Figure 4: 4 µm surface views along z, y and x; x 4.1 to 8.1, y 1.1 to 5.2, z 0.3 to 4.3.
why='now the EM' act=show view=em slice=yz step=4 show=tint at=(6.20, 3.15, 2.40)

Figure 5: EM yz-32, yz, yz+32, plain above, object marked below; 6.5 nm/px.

---

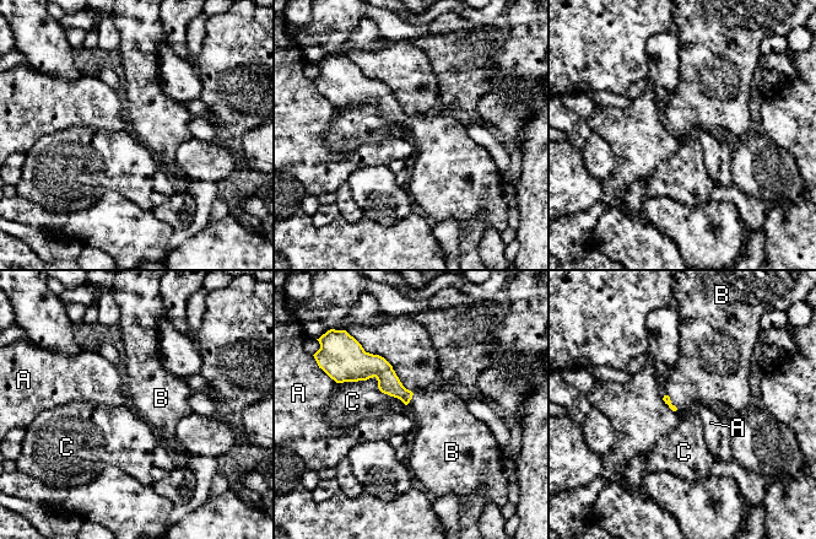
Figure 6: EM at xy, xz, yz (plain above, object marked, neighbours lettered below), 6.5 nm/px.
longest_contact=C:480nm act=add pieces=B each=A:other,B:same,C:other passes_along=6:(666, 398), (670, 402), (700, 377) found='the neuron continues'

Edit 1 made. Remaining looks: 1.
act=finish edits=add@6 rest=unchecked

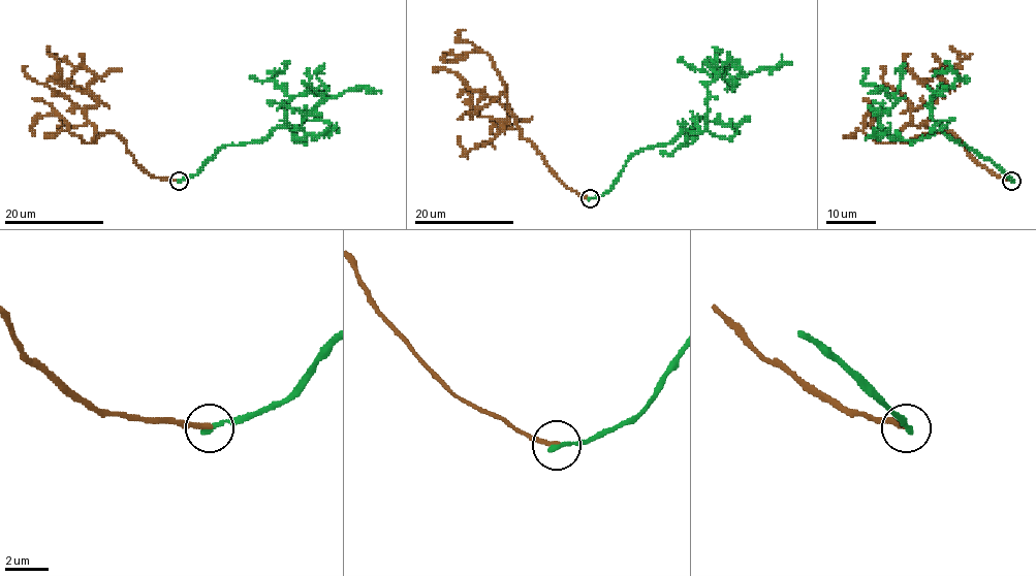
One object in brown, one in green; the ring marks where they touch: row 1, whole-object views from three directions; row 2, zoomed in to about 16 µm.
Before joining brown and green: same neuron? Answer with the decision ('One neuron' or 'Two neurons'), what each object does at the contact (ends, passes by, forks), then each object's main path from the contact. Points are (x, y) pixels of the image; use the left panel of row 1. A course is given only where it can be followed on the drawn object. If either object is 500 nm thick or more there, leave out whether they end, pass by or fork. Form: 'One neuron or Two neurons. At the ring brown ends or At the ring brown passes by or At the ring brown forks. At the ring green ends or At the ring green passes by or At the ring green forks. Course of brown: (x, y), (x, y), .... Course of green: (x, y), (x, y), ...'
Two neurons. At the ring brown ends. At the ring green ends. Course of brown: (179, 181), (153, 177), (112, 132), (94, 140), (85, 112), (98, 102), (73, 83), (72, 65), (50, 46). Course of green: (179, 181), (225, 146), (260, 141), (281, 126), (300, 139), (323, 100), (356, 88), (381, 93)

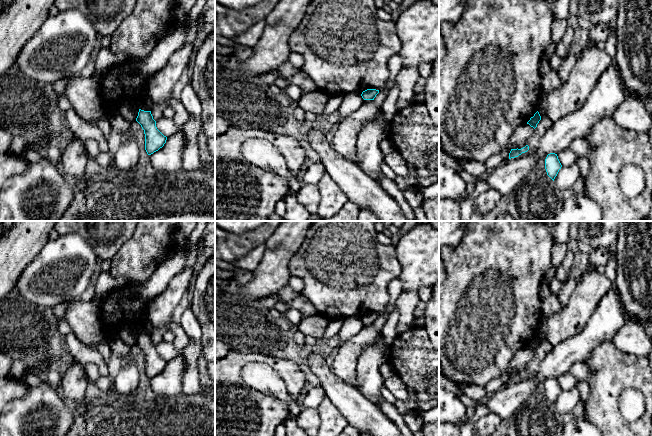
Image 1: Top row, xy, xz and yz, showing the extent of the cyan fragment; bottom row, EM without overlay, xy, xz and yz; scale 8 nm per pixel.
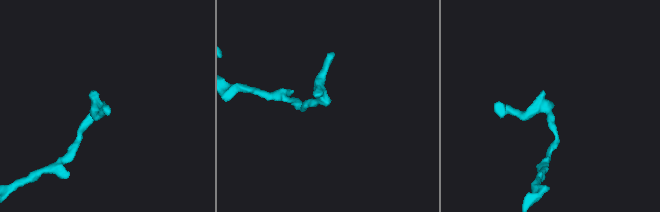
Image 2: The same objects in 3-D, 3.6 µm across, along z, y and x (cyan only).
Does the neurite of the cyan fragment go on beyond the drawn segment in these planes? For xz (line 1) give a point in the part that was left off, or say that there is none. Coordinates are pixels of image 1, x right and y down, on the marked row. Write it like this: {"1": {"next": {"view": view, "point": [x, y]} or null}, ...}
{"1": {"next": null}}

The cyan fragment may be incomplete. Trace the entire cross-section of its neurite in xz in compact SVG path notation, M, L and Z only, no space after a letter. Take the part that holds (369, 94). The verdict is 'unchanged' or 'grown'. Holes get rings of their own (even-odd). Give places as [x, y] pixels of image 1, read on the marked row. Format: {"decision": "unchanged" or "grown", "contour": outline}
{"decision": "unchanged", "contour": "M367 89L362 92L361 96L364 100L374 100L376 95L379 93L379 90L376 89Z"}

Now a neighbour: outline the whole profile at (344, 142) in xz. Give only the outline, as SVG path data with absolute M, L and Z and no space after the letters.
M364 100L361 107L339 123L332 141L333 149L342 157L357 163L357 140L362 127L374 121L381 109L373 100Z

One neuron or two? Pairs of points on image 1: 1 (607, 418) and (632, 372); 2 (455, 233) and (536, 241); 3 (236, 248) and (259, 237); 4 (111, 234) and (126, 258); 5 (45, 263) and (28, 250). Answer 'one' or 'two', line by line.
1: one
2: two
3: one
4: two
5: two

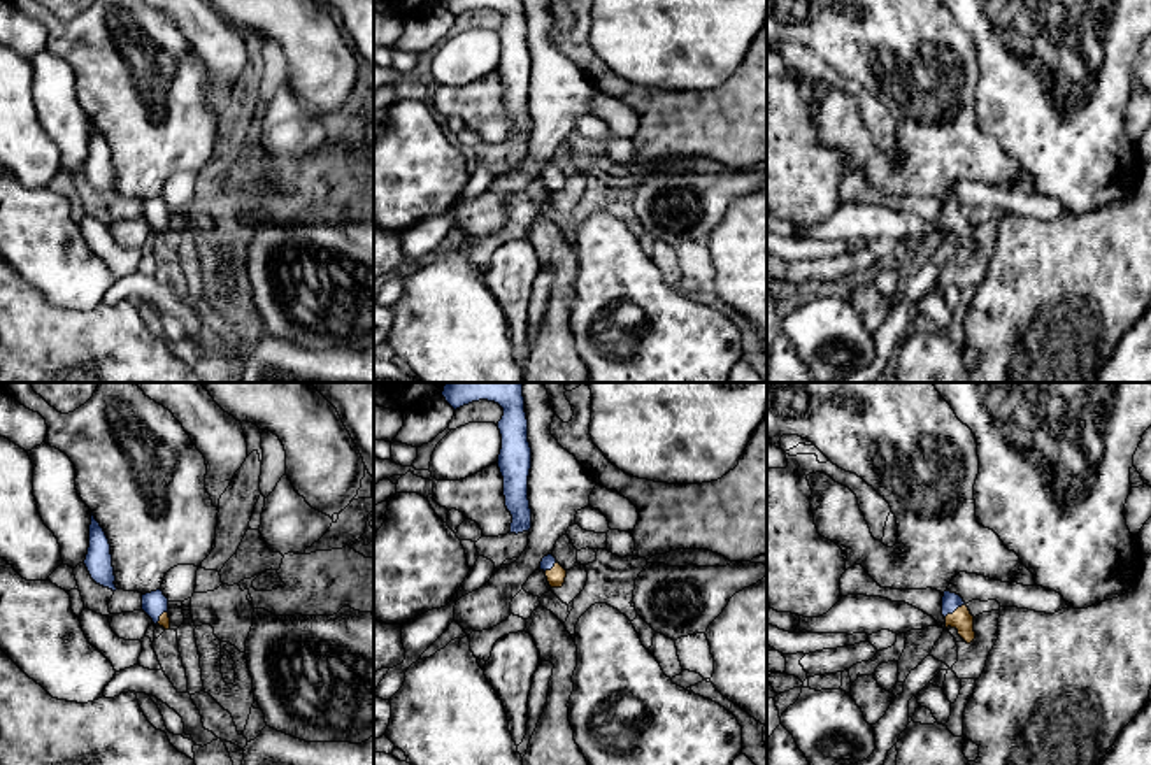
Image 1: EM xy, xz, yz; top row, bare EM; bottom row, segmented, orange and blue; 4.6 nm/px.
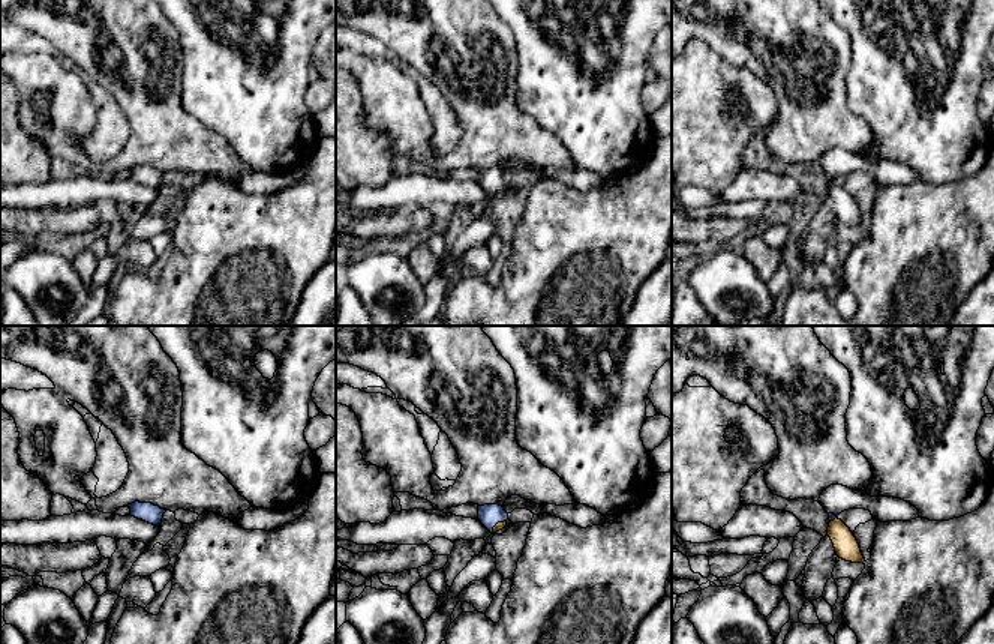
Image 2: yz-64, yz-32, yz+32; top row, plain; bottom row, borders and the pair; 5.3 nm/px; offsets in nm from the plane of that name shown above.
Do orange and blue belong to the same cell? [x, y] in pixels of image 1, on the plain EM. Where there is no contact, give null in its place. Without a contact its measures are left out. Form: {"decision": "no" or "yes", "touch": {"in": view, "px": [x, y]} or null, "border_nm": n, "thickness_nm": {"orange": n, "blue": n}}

What is needed: Your answer should consist of each line of the data above in which the word "bottom" occurs.

Task response:
Image 1: Top row, xy, xz and yz, showing the extent of the cyan fragment; bottom row, EM without overlay, xy, xz and yz; scale 8 nm per pixel.
Image 1: EM xy, xz, yz; top row, bare EM; bottom row, segmented, orange and blue; 4.6 nm/px.
Image 2: yz-64, yz-32, yz+32; top row, plain; bottom row, borders and the pair; 5.3 nm/px; offsets in nm from the plane of that name shown above.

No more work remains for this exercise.